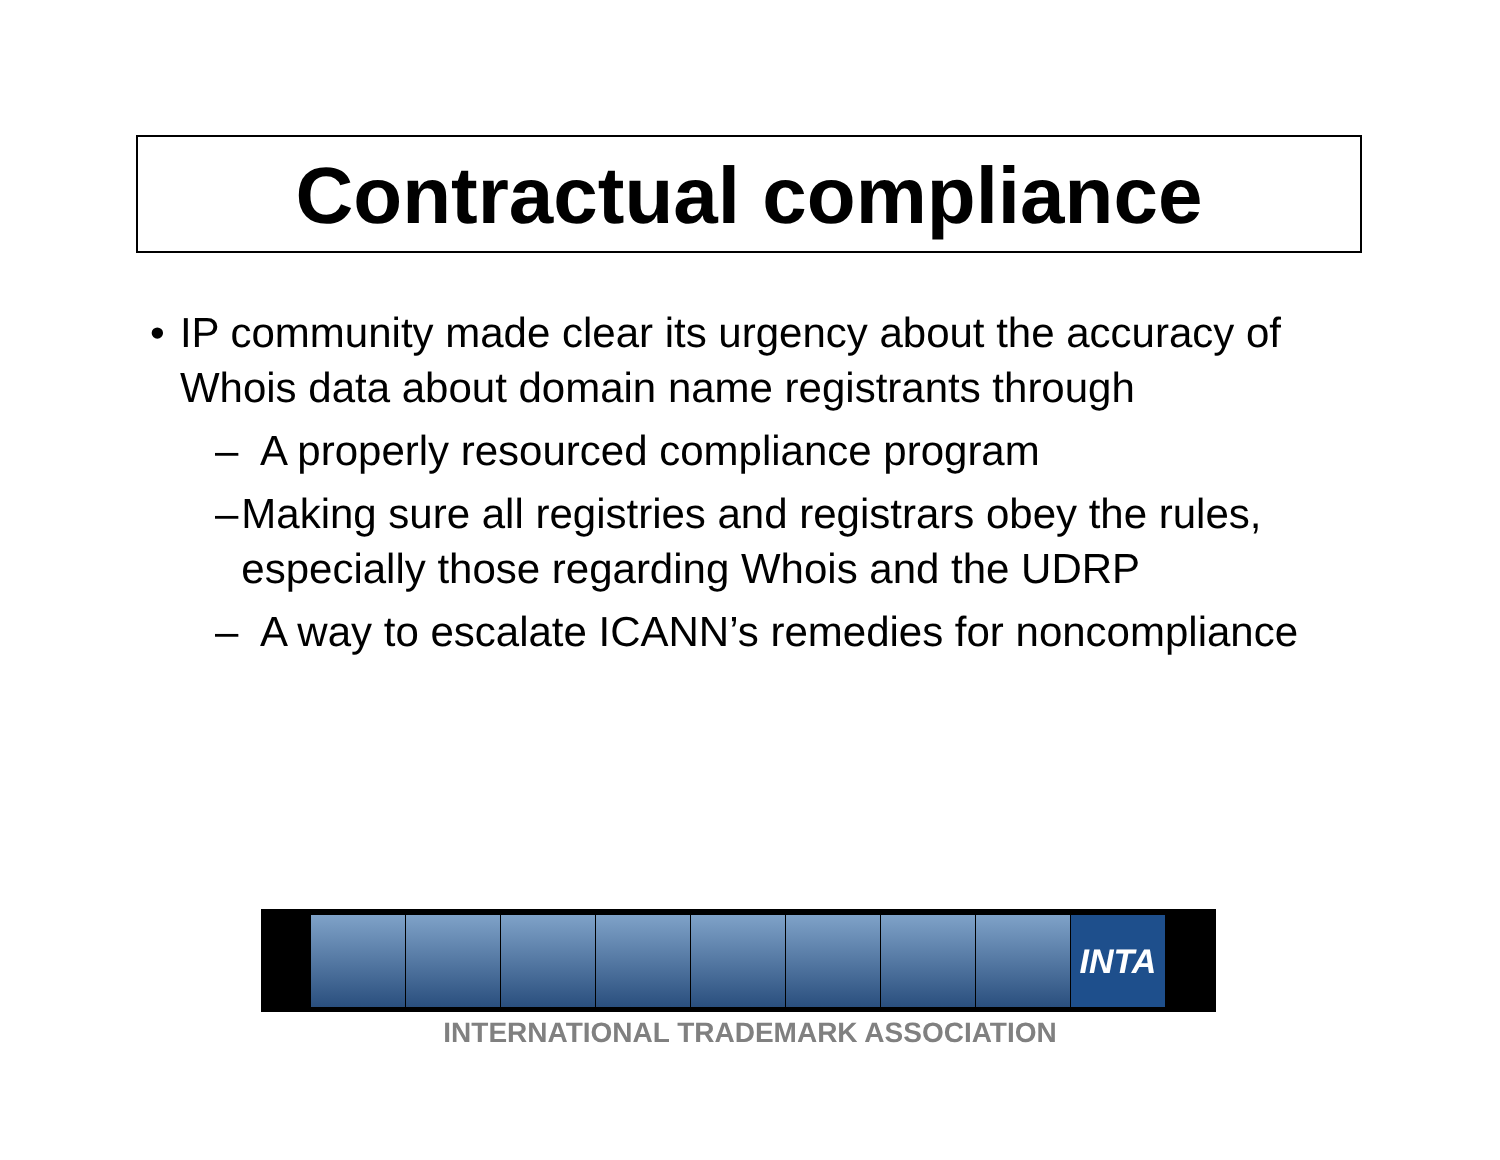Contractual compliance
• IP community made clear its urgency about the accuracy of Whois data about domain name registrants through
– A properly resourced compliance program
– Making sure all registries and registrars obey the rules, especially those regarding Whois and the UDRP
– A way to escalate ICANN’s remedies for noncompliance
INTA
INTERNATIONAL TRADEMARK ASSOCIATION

○ ○ ○ ○

The problem: This exercise needs every line of the listing that contains the word "Whois".

Completed task:
• IP community made clear its urgency about the accuracy of Whois data about domain name registrants through
– Making sure all registries and registrars obey the rules, especially those regarding Whois and the UDRP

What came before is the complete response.